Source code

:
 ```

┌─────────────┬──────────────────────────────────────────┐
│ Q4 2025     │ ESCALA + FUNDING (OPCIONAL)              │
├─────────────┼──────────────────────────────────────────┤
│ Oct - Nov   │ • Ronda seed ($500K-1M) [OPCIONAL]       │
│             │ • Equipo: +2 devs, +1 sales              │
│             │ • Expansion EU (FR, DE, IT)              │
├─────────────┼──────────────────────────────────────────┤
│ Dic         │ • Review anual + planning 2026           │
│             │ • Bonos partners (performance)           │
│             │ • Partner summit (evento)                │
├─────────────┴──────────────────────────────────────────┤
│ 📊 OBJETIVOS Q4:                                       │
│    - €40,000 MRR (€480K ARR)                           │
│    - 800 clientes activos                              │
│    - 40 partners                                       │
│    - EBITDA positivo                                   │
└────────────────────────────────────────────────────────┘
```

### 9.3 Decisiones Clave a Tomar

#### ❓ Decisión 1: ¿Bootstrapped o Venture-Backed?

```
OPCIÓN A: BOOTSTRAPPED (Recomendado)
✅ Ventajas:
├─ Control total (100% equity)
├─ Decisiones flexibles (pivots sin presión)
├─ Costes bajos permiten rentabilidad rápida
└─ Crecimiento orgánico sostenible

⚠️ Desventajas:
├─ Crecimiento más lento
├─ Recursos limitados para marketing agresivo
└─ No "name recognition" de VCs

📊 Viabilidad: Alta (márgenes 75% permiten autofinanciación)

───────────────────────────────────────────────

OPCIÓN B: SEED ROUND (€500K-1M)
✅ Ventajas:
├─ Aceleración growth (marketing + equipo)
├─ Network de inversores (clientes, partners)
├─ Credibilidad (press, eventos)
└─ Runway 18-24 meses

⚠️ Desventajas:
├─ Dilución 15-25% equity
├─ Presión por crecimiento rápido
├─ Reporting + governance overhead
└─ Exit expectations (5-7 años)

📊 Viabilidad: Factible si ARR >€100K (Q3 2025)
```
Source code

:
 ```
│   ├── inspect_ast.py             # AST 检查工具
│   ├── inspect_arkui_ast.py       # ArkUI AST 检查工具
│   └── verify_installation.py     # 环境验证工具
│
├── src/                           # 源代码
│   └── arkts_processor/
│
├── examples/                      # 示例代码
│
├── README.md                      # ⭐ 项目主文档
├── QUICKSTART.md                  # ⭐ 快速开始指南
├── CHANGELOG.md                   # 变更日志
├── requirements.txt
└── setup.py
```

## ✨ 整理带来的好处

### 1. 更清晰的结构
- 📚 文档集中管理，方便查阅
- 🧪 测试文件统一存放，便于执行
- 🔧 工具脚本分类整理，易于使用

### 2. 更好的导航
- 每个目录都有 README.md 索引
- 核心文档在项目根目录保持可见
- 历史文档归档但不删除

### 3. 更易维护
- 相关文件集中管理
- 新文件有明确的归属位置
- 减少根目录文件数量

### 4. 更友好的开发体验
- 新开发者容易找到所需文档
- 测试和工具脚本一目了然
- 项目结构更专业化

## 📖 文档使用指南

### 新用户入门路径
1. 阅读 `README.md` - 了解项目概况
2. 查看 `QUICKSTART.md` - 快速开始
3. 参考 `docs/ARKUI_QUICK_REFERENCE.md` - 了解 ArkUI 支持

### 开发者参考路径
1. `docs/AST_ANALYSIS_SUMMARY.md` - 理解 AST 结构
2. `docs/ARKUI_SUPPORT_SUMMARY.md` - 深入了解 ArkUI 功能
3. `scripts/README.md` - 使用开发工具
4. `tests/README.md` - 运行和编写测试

## Task to complete:
If a line contains the word "marketing", count it; give the total for the entries above and nothing else.

## Result of this task:
2